EAC committee chairwoman Joan Walley said: ""Our inquiry provides a wide ranging examination of the state of the environment and shows that further and continued effort is required to protect it properly.

"A dedicated, wide-ranging 'Environmental Strategy' is needed, overseen by a new 'Office for Environmental Responsibility' to ensure the Government meets the requirements to protect human health and the natural world."

She added: "Effective action on environmental protection is essential, both during the current Parliament and beyond. Parties should therefore be considering credible environmental protection in their manifestos.

"I want them to use our report as both a wake-up call and a template for the measures that need to be put forward.

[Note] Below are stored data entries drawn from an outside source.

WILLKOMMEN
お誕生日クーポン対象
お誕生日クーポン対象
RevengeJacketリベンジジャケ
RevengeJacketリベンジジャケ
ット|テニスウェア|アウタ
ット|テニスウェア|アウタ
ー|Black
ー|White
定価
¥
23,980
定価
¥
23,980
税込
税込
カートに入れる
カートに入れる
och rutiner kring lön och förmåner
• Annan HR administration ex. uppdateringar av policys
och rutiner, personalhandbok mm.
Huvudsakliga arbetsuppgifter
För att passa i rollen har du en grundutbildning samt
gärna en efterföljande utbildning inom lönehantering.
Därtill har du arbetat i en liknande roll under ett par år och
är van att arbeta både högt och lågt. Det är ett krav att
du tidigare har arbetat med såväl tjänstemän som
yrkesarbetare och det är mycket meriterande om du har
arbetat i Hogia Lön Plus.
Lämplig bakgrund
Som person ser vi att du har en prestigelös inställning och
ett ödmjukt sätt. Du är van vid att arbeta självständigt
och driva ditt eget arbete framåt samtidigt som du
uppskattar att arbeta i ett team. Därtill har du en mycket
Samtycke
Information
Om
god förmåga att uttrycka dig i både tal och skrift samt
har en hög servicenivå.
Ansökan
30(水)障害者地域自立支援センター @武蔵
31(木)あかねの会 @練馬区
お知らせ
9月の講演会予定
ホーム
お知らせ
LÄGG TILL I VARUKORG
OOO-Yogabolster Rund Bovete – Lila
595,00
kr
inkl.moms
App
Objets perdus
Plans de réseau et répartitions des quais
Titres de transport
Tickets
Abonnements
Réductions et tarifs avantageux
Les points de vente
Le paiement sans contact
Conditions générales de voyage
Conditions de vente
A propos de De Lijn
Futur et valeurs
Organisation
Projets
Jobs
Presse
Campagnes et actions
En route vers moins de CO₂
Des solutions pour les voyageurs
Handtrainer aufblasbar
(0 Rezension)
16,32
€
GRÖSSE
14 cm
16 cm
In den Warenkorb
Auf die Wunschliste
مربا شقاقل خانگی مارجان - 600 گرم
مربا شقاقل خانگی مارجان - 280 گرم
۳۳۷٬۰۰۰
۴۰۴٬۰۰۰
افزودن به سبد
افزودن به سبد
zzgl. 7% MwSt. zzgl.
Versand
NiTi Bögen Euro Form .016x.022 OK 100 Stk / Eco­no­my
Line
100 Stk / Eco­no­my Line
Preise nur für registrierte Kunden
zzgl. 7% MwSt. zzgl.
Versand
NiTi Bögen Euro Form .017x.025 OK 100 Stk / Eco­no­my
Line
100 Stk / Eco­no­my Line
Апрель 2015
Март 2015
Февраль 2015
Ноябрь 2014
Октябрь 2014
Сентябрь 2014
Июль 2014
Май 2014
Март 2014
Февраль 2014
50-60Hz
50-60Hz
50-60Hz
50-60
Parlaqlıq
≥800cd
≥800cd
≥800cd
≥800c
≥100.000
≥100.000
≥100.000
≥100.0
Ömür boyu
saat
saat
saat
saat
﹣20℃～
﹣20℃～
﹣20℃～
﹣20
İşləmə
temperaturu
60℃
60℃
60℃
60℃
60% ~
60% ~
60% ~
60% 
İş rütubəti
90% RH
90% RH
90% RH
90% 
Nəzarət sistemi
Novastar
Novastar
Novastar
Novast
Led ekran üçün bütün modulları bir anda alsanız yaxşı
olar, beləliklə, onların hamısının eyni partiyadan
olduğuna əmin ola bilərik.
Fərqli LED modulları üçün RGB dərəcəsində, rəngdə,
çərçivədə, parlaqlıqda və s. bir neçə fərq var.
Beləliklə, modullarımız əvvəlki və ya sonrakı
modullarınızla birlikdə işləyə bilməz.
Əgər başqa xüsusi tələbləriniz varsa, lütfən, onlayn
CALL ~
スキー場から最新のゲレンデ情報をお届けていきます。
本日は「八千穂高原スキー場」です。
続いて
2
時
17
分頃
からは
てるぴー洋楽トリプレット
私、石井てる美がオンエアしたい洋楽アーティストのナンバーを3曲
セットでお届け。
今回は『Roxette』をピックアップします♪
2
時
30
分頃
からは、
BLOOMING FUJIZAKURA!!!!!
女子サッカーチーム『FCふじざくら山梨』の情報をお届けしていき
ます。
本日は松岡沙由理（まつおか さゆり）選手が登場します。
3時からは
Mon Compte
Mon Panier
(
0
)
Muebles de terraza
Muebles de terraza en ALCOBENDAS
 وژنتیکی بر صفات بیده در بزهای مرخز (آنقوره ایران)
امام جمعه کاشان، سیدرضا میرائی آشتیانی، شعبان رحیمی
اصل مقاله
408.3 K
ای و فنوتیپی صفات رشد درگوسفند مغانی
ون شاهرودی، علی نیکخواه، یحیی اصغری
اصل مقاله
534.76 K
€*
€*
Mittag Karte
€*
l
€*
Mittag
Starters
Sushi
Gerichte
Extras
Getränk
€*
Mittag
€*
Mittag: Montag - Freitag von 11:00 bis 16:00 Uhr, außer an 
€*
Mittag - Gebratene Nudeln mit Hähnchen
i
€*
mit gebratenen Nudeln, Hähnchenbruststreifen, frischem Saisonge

"Consistent action by successive governments will help ensure that the benefits of nature are available to future generations as much as they are to ours."

The Government gets a red rating for increases in emissions of air pollutants in 2013 and failing to meet targets for nitrogen dioxide pollution across the country, with predictions several areas would take until 2030 to make the grade.

An assessment of measures to protect UK wildlife showed deterioration in a number of areas; there has been a worsening of the situation for three out of four types of bird populations, and invasive species are becoming more prevalent, the MPs said.

Climate change is putting increased pressure on coastal and flooding defences and some 2.4 million properties are at risk of flooding from rivers or the sea, and three million from surface water, the scorecard said.

The report calls on the Government to set up an independent "Office for Environmental Responsibility" to advise on appropriate environmental targets, policies and adequacy of resources, and monitor performance.

A Government spokesman said: " We completely disagree with the committee's assessment - we are deeply committed to improving our natural environment.

"That is why we will be spending more than £3.2 billion - compared to £2.7 billion in the last parliament - on protecting the country from floods. We are also working to improve air and water quality; and to protect wildlife habitats both on land and at sea."